Hey, solver solver. I have to be brief this morning because of early appointments, so I'll just say yes, I liked this. I've seen both constructor names before, but neither has left a very strong impression (ETCH!), so I had to go back to check out their earlier work, just to remind myself. I think it's fair to say that this is my favorite work from either of them. Solid grid, not much weak fill, and question-mark clues (which can be grating when off) really land. Often I just want to slap those punny little things ("Ooh, look at me, I'm a question-mark clue, aren't I just so coy and naughty?" [slap]). But if they land, then OK, question-mark clues, we're good. OK [Metal finish?] for WARE isn't much, but [Indications of one's qualifications?] for ASTERISKS is head-scratchingly wonderful (needed tons of crosses), as is [What'll give someone a bleeping chance?] for TAPE DELAY (same). For the latter, it came down to that last letter—my brain wanted it to be TAPED LAG (?). And then [Clip art?] for BONSAI? That's just good. Common phrase, completely (and validly) repurposed by the "?". This is definitely a puzzle where the fill, while good, isn't where the main entertainment value lies. Clue writing is crucial, and I'm told (... glares through the computer at someone ...) I don't talk about it enough. So I'm talking about it!

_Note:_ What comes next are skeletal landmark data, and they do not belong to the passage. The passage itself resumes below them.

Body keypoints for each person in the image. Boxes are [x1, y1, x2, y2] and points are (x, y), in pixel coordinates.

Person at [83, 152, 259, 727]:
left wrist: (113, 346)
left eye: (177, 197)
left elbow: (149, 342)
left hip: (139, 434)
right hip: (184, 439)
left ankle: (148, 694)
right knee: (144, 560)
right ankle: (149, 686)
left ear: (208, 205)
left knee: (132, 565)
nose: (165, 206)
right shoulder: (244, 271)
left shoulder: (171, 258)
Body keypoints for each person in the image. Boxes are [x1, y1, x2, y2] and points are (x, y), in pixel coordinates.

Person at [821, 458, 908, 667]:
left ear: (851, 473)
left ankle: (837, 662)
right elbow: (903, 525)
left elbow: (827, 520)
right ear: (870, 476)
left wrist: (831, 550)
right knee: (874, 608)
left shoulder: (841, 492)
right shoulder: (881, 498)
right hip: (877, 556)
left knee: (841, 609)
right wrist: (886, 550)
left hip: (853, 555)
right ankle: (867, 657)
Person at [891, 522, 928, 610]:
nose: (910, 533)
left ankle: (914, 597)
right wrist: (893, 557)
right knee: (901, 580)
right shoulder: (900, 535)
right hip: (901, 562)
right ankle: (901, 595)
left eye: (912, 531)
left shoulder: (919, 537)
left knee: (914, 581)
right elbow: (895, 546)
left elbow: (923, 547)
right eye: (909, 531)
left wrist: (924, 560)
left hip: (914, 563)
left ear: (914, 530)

Daryl ISSA is gross, but his name is so crossword-friendly that I'll overrule my own objection and allow it (24D: California congressman Darrell). HEY, BATTER BATTER is glorious because it is baseball, and baseball is right around the corner, and I need something more than just TCM to take my mind off The World. The names might throw people a bit today, in that they all seem a bit old / obscure. I remembered there was a Judith besides Light somehow (IVEY), but I had no idea who this ROY was (5D: Jazz trumpeter Hargrove with two Grammys) (he's really good!), and while I know Sam RAIMI (I swear I just saw something about "Evil Dead" floating around Twitter in the last couple days), Hammond INNES seems like specialized knowledge. He was a mid-century thriller writer, and I know his name only because I have a massive vintage paperback collection in which his books appear a number of times. RAIMI over INNES might rough some people up, I don't know. Otherwise, while I thought the cluing kind of tricky, this played like a Friday. And look at that, it *is* Friday.

Good luck to all competing in this weekend's ACPT. I won't be there :( but I think I'm gonna "play from home," so ... we'll see how that goes.